F/X VisualizationsFebruary 04, 2011
US-Born Baseball Players' Birthplaces over Time
By Dave Allen

The composition of MLB players had changed dramatically over MLB's history, with the game opening up to new groups and the rising popularity of the game internationally. For example, the number of foreign-born players has increased over the history of the game, though it dropped back down to its lowest rate since 2006 last year. But I was interested in changes over time in the birthplaces of US-born players. As the population of the United States moved west and south, and MLB opened up to blacks and others I wanted to see how that changed where US-born players came from.

To look at this I color-coded a US map by number of MLB players born in each county during five time periods. I got birthplaces from the Lahman database and then linked those up with the current county that birthplace is in. The maps are color-coded by raw number of players per county rather than the more desirable players per capita. The problem is that some of these counties are new entities, so there is no population data for them going back that to the 1800s or early 1900s.

I broke up the time periods so that the number of players born during each is close to equal (about 3000). Here is the first map for players born before 1887.

Map1.png

Not surprisingly the northeast has the highest levels. The population of the US was heavily concentrated in the northeast at this time. Cook County (Chicago), Philadelphia County (very small right on the southern border of PA and NJ), and New York County (also hard to see right at the base of Long Island) have the highest. There are very few players from counties south of the Ohio river or west of the Mississippi river.

Map2.png

Already there is a shift south and west. The southeastern states, those just west of the Mississippi, Texas and southern California all see increases.

Map3.png

The decline in part of the northeastern US continues. Northern New England and upstate New York are now almost devoid of players. But the Northeast's large cities are still solid, and Wayne County, MI (Detroit) has a big increases. But the main story is southern California where the number of players counties to increase.

Map4.png

Rural areas in most of the country really start to fall off here. Outside of major metropolitan areas the eastern US has considerably fewer players. The one exception is Florida which has its highest numbers yet. Arizona and Washington also see increases in their numbers. Southern California increases further.

Map5.png

Again rural counties throughout most of the country have very low numbers. On the other hand Florida, Arizona, and to a lesser extent Washington state continue their increases. Clark County, NV (Las Vegas) sees a big increase and southern California still has very high levels.

As a whole these numbers mirror the south and west movement of people in the US, and the movement from more rural counties to more urban/sub-urban counties.
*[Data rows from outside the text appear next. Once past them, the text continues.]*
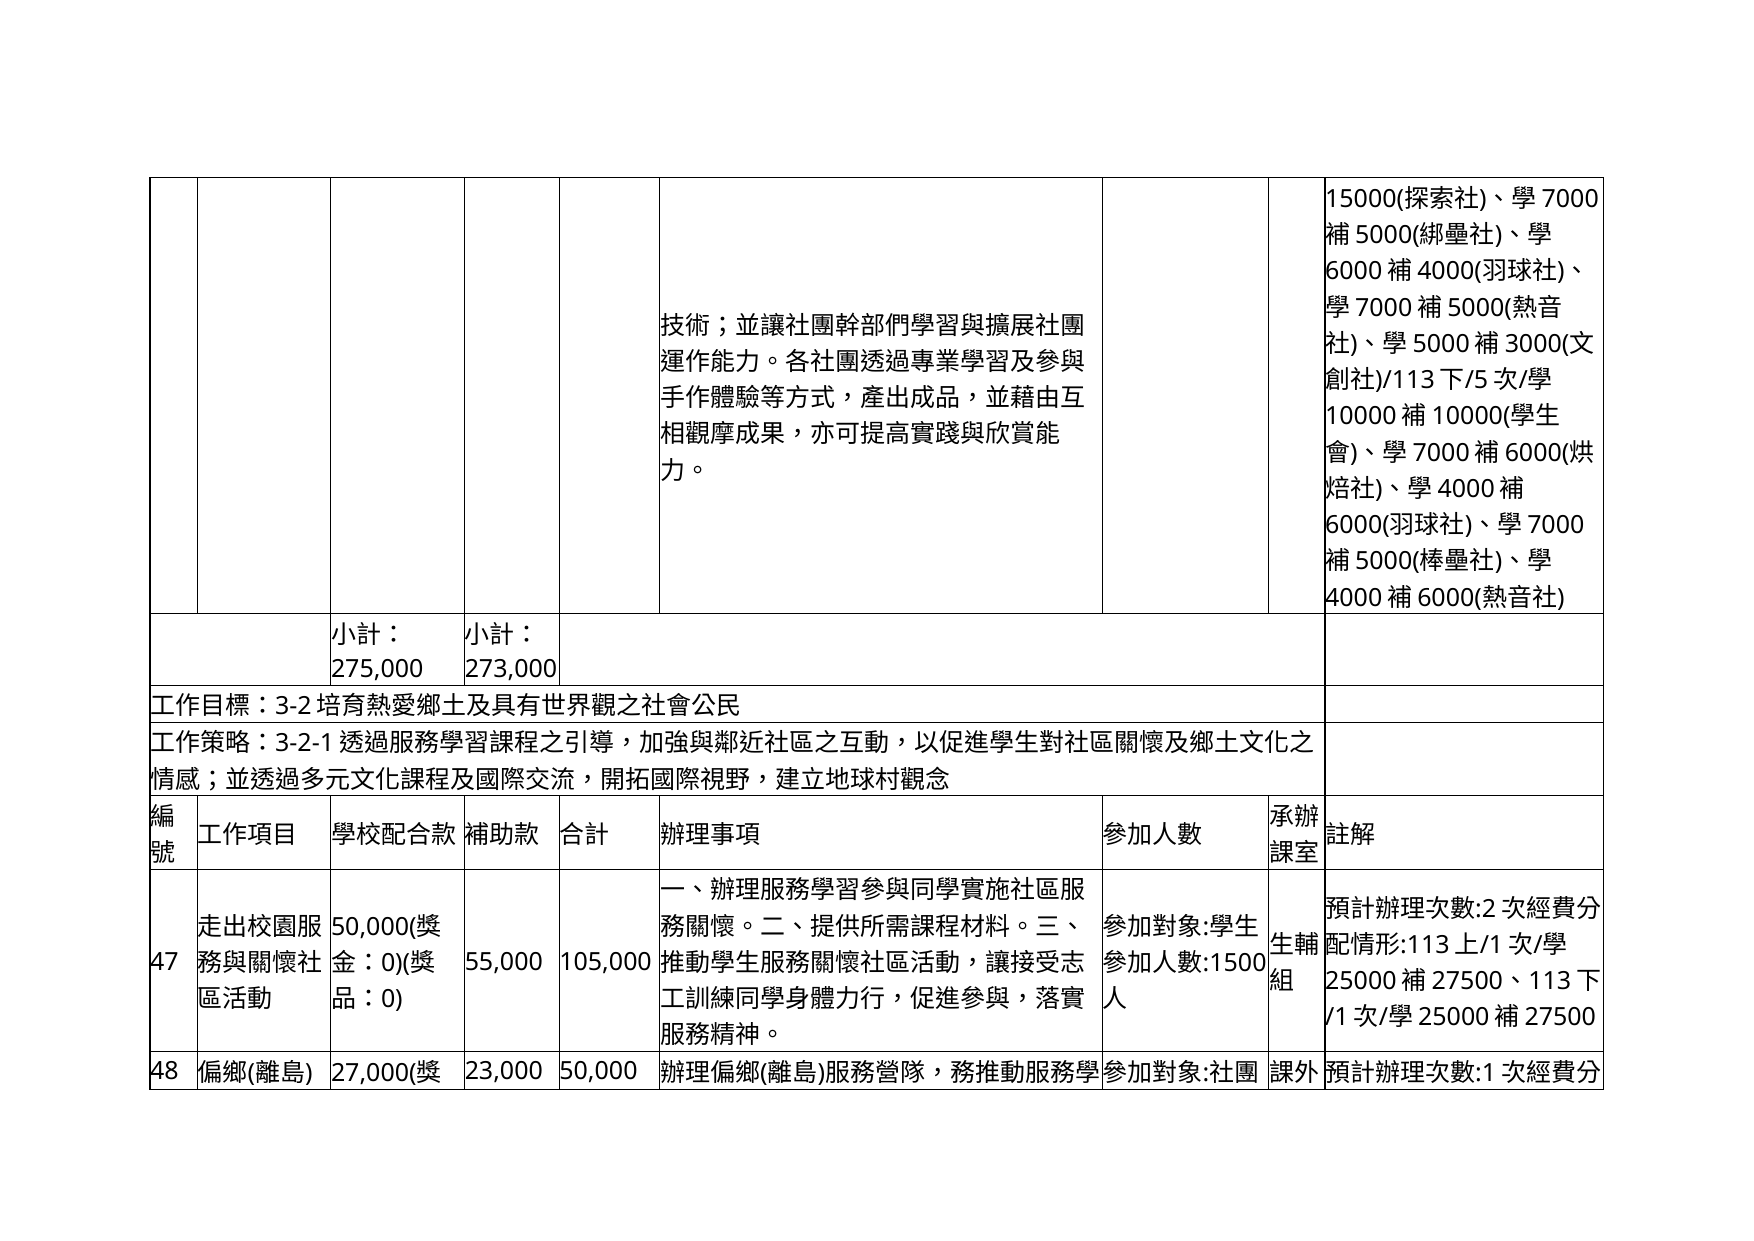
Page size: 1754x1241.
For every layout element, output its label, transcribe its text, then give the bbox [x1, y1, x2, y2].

table_cell [1103, 178, 1268, 613]
table_cell 參加對象:社團 [1103, 1052, 1268, 1088]
table_cell 55,000 [465, 870, 559, 1051]
table_cell 15000(探索社)、學7000補5000(綁壘社)、學6000補4000(羽球社)、學7000補5000(熱音社)、學5000補3000(文創社)/113下/5次/學10000補10000(學生會)、學7000補6000(烘焙社)、學4000補6000(羽球社)、學7000補5000(棒壘社)、學4000補6000(熱音社) [1326, 178, 1603, 613]
table_cell 27,000(獎 [331, 1052, 464, 1088]
table_cell 工作項目 [198, 796, 330, 869]
table_cell [1326, 614, 1603, 684]
table_cell 註解 [1326, 796, 1603, 869]
table_cell 105,000 [560, 870, 659, 1051]
table_cell 小計：275,000 [331, 614, 464, 684]
table_cell 工作策略：3-2-1透過服務學習課程之引導，加強與鄰近社區之互動，以促進學生對社區關懷及鄉土文化之情感；並透過多元文化課程及國際交流，開拓國際視野，建立地球村觀念 [151, 723, 1324, 795]
table_cell 一、辦理服務學習參與同學實施社區服務關懷。二、提供所需課程材料。三、推動學生服務關懷社區活動，讓接受志工訓練同學身體力行，促進參與，落實服務精神。 [660, 870, 1102, 1051]
table_cell [560, 614, 1324, 684]
table_cell [560, 178, 659, 613]
table_cell 辦理事項 [660, 796, 1102, 869]
table_cell 48 [151, 1052, 197, 1088]
table_cell 50,000(獎金：0)(獎品：0) [331, 870, 464, 1051]
table_cell 合計 [560, 796, 659, 869]
table_cell 參加人數 [1103, 796, 1268, 869]
table_cell [1326, 686, 1603, 722]
table_cell 補助款 [465, 796, 559, 869]
table_cell 23,000 [465, 1052, 559, 1088]
table_cell 學校配合款 [331, 796, 464, 869]
table_cell [465, 178, 559, 613]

At the same time I think that southern California (and the adjacent Clark County, NV and areas of Arizona) are far over represented by baseball players even when accounting for this areas large population.

Though the maps would be better in per capita form, I still think this offers an interesting picture of the history of US-born baseball players. Here they are in animated gif form.

USBaseballPlayers.gif

Comments

Great job! One important thing not to overlook: more players are coming from places where baseball is played year-round. To me, this is a huge factor.

That is a good point. It helps to explain whey Florida, southern California and to a lesser extant the Pacific Northwest have such higher levels compared to their population density.

Wow. The Worcester MA area does quite well over all time periods.

Yeah, David. I was surprised how well all of MA held up while the rest of the northeast dropped off.

Awesome work.

If I could make one suggestion, the problem with geographic data is that the size of an area makes a huge impact on how we view it. Since the counties (I assume you're doing it by county?) in the west are much larger, it looks like more people are coming from Southern California than actually are. The appearance of all that blue in such a big area draws the eye more than it should.

But awesome.

Great stuff, Dave. Looks terrific.

The only other thing to note is that western states have much larger counties, by area, than eastern states. That means that they'll always look bigger and more impressive. Not that it's all that misleading, since we know that western/southern states dominate these days...

Dave - this is neat. If you don't mind, I'm curious as to the software package you used to generate the maps. I'm about to start a project where we will need to visualize data on a map and I'm unhappy with Microsoft's solution.

Worcester, MA is my neck of the woods. Great work, Dave!

Joshua and Larry,

very good point about the size of western versus eastern counties. Those large Arizona counties have such a bigger visual impact than a small eastern county that has the same blue.

Kyle,

I made this in R. I used the package maptools which reads in the ESRI shapefiles, manipulates them and graphs them. I really like R, I use it for all of my graphs and analyses, but it does have a pretty steep learning curve.

Ah, also, you may want to change the colors to percentages rather than to fixed numbers (to account for the fact that there were far fewer players born in the 19th century than the 1960s). I do like the color scheme though -- looks familiar somehow...

Joshua,

I adjusted the time periods so that there were a constant number of players born in each one (about 3000). So I think there shouldn't be a problem comparing across maps.